There’s also no mechanism for querying which registry a given element was defined in, or for moving a definition between registries after the fact. Registries are write-once: define() throws if you try to redefine a name in the same registry. You can have multiple registries with the same name mapping to different classes, but each registry itself is append-only.
What This Means in Practice
For component library authors, this changes the calculus around bundling internal dependencies. A library can now ship a MyWidget that internally uses InternalButton and InternalIcon, define all three in a scoped registry attached to MyWidget’s shadow root, and expose only MyWidget to the consumer. The internal helpers don’t touch the global namespace. Two versions of the library can coexist on the same page as long as they use separate shadow roots.
For design system teams working in micro-frontend contexts, this is the feature that makes web components viable for gradual migration. Teams can independently version their components without coordinating on a shared registry or adopting a complex build-time deduplication strategy.

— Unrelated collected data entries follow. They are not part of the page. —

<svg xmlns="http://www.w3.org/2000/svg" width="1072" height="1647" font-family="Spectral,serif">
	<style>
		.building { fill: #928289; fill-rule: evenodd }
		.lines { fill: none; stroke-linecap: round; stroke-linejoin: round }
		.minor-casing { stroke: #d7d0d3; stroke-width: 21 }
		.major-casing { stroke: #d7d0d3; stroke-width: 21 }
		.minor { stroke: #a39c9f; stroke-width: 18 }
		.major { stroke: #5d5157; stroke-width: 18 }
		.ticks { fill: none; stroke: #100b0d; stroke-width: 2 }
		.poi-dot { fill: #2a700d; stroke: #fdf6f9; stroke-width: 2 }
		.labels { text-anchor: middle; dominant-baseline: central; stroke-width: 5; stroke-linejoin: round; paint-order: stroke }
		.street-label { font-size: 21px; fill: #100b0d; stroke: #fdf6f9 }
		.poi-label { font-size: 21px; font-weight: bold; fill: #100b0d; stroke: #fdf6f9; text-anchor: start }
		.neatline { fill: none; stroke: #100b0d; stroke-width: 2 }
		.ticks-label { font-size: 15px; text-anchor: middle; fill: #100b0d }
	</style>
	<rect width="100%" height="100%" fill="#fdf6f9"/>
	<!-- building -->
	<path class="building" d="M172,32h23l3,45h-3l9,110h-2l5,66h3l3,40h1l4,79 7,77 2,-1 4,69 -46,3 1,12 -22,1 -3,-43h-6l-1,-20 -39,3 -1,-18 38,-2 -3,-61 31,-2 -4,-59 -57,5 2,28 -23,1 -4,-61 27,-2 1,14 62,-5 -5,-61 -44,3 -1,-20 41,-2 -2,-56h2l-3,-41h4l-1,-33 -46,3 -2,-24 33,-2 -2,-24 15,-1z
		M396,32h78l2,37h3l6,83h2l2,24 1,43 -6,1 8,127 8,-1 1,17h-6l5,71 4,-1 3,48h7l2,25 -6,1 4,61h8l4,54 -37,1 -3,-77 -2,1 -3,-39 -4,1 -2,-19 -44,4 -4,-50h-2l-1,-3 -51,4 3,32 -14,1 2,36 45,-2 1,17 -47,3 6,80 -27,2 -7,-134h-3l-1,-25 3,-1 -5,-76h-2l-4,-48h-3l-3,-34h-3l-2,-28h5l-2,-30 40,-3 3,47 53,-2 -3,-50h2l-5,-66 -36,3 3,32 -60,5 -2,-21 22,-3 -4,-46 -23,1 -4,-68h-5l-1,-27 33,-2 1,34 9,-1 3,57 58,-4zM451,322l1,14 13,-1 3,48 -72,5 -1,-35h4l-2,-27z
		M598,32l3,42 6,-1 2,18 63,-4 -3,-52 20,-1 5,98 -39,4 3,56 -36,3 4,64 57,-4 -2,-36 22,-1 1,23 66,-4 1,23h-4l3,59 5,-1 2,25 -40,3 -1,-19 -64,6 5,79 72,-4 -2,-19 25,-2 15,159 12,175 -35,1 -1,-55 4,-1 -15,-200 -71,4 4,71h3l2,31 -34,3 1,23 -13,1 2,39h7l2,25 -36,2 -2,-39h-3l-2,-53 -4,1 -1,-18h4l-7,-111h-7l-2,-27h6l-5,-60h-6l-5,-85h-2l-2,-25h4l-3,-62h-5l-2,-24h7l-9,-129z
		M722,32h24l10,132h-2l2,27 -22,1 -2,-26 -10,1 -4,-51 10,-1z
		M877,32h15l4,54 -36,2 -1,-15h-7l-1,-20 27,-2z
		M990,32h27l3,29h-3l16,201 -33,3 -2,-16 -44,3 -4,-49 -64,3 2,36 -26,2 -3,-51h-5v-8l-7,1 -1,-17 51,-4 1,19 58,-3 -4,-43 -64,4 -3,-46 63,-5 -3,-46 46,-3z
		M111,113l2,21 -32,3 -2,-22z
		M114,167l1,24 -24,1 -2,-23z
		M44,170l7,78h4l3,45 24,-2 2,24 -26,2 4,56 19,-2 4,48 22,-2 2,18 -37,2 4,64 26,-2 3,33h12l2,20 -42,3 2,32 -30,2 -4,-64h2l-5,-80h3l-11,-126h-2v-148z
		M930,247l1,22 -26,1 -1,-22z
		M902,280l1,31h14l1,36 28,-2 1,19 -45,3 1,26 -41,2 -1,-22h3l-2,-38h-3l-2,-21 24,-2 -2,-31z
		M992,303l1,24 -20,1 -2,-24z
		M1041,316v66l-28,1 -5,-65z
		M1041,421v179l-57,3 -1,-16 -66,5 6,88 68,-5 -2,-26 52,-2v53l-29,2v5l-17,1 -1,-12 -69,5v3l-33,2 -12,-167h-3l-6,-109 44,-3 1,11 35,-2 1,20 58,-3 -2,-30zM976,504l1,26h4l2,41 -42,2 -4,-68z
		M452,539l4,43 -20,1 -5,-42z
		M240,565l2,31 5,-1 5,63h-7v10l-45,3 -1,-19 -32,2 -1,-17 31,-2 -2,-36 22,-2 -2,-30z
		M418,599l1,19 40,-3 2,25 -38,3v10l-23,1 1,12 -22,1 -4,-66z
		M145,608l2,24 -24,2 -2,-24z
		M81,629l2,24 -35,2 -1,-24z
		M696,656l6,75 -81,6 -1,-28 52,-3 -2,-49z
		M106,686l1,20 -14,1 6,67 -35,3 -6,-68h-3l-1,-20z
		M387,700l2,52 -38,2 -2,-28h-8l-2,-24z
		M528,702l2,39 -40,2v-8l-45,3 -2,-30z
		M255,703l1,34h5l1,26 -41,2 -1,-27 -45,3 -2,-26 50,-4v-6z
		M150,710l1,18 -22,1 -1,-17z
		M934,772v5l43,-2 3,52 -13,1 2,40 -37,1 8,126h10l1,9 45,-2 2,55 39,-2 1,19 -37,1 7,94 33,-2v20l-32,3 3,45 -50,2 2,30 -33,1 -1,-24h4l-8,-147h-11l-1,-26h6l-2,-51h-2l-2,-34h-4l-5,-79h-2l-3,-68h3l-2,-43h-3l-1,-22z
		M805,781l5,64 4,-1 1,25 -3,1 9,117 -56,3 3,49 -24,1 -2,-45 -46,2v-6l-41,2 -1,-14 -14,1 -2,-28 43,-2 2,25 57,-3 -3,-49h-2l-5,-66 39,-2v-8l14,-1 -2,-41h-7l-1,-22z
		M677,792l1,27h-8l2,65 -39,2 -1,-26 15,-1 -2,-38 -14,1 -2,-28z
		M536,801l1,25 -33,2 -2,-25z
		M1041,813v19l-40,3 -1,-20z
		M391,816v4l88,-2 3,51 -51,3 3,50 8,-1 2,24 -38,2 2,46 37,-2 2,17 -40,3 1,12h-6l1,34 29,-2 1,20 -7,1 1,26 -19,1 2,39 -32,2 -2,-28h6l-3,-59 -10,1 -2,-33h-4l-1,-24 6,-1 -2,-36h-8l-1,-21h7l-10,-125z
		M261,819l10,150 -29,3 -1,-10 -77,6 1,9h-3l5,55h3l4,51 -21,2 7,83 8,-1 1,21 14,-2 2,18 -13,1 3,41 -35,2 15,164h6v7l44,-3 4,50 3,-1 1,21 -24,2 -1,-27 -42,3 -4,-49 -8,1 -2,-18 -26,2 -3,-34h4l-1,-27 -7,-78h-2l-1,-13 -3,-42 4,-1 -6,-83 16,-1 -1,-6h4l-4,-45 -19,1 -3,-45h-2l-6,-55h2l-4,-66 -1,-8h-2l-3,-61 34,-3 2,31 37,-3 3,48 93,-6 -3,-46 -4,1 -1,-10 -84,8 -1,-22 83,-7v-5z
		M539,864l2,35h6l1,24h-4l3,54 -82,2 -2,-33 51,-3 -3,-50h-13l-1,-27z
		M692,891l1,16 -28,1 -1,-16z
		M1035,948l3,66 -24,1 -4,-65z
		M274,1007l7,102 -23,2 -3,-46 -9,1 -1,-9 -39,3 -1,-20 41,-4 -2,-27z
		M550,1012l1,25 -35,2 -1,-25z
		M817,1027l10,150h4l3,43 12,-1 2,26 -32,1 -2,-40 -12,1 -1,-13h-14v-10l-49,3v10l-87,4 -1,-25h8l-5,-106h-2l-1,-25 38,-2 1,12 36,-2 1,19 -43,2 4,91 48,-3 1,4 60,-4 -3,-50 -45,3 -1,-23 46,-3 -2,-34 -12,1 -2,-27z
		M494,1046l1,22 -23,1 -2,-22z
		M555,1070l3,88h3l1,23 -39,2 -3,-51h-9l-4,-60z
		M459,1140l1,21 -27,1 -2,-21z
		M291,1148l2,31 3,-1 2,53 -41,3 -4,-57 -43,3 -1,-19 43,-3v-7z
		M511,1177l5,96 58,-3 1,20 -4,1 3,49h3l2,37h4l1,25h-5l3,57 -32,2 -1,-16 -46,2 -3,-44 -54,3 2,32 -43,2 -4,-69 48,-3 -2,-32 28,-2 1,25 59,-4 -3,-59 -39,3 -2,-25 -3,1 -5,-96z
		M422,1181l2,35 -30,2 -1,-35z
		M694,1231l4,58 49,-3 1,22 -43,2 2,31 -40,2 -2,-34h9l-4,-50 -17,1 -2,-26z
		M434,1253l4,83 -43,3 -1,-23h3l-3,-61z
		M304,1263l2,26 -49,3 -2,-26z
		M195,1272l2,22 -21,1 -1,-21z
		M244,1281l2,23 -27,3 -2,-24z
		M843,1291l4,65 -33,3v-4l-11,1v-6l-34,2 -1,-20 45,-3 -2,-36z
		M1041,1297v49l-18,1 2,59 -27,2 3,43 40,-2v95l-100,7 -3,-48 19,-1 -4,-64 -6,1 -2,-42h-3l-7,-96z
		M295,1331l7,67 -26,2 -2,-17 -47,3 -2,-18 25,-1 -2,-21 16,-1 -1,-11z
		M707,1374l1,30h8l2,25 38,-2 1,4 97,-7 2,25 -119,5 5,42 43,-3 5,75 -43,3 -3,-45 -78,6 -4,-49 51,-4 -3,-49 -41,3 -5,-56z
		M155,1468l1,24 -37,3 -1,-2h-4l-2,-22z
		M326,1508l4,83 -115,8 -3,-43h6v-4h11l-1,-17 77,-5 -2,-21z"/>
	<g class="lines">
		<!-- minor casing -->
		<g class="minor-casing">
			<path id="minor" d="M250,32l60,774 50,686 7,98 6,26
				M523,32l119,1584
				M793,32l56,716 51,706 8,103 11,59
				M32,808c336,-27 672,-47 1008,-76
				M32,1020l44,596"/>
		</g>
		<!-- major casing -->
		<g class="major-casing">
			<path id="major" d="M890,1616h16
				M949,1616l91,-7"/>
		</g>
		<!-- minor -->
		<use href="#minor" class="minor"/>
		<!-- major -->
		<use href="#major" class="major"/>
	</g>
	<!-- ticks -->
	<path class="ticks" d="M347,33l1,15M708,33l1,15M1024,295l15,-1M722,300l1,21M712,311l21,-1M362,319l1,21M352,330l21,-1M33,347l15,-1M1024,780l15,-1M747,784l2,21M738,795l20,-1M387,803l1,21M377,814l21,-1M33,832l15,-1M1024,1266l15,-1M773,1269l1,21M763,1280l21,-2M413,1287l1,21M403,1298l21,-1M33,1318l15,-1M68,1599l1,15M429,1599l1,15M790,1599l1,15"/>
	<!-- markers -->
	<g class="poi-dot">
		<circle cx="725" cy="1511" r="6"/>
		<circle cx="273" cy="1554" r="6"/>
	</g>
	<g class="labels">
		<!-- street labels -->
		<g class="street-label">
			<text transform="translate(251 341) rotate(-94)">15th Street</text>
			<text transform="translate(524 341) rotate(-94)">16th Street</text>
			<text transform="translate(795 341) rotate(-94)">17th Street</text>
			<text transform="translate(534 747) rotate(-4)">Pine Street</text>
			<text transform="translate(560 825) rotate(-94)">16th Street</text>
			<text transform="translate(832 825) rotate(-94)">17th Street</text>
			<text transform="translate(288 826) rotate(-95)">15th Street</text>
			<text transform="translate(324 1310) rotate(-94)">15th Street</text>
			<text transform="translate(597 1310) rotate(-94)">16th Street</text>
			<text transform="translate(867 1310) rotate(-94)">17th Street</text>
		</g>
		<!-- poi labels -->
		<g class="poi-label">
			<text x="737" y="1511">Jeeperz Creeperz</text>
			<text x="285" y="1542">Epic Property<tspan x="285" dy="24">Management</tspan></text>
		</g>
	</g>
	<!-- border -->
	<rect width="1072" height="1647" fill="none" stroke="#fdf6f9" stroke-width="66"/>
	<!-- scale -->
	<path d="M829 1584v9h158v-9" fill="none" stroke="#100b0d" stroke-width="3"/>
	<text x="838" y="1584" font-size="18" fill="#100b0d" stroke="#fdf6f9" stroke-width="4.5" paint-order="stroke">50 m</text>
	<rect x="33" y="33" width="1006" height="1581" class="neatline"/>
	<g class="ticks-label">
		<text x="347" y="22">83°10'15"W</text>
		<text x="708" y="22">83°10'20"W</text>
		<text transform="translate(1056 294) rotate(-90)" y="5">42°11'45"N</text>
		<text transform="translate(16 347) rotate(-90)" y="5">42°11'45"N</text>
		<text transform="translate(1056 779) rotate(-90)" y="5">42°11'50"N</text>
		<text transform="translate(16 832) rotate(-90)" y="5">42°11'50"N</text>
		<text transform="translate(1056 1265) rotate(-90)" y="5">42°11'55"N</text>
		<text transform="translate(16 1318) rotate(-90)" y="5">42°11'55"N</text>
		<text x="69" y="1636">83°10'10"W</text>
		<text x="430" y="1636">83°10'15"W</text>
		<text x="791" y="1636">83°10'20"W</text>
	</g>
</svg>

React and Vue don’t have this problem at all, for what it’s worth. Their component registries are module-scoped by default. You import Button from './Button' and the component tree resolves references through the module graph, not a global runtime dictionary. Web components made a different tradeoff when they chose declarative HTML-based element names, and scoped registries are the long-overdue correction for the cases where that tradeoff costs you.
Browser support is currently Chrome-only. The spec is in good shape, and the other vendors will catch up, but there’s no timeline that’s publicly committed to. In the meantime, the Open Web Components polyfill remains a workable bridge for the teams that need this today.